* What the task requires: All lines in the data that hold the word "được" need copying.

* Input data:

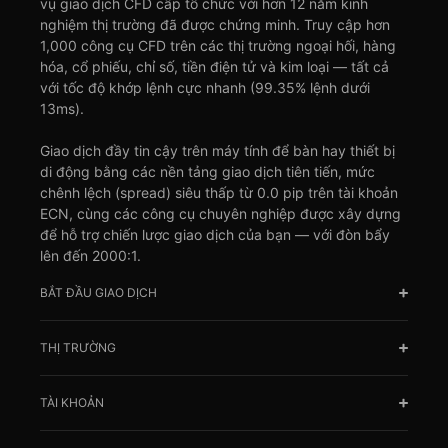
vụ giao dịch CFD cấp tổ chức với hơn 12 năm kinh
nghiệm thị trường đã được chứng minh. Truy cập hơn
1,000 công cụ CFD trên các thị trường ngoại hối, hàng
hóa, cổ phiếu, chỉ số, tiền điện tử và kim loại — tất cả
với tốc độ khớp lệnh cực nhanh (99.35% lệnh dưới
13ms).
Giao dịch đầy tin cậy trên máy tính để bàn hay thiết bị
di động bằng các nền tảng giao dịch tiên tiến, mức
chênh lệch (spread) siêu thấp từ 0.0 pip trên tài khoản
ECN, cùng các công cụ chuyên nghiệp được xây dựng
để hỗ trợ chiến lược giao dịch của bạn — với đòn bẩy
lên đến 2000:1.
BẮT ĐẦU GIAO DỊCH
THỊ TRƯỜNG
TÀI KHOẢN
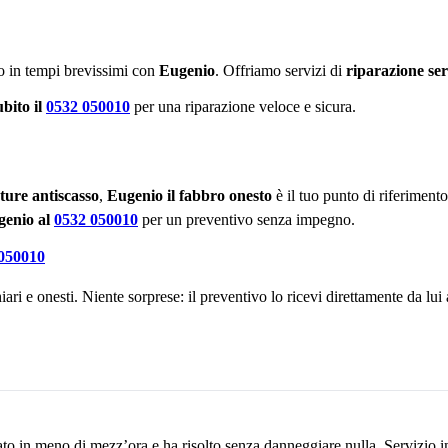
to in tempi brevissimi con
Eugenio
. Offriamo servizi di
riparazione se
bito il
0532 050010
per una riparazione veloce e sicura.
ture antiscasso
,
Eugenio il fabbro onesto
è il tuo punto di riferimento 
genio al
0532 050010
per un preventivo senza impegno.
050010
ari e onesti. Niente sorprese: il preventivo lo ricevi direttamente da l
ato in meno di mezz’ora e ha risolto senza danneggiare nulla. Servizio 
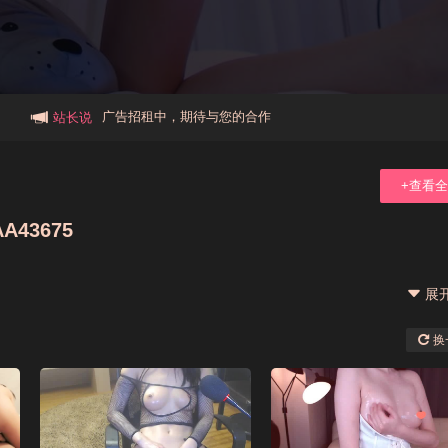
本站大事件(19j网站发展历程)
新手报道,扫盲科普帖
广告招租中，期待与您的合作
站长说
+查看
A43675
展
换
==
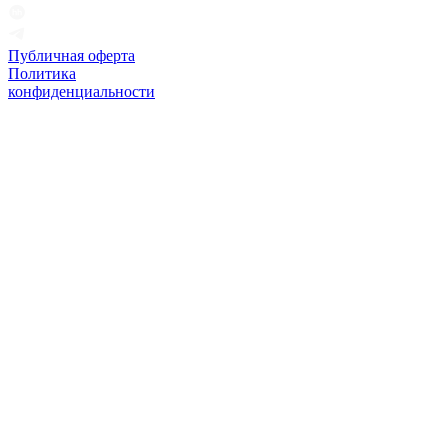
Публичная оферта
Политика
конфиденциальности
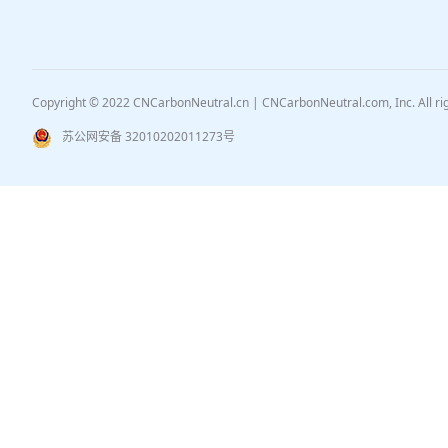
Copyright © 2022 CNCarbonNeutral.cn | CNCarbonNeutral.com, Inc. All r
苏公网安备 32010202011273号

* Response to this exercise:
nghiệm thị trường đã được chứng minh. Truy cập hơn
ECN, cùng các công cụ chuyên nghiệp được xây dựng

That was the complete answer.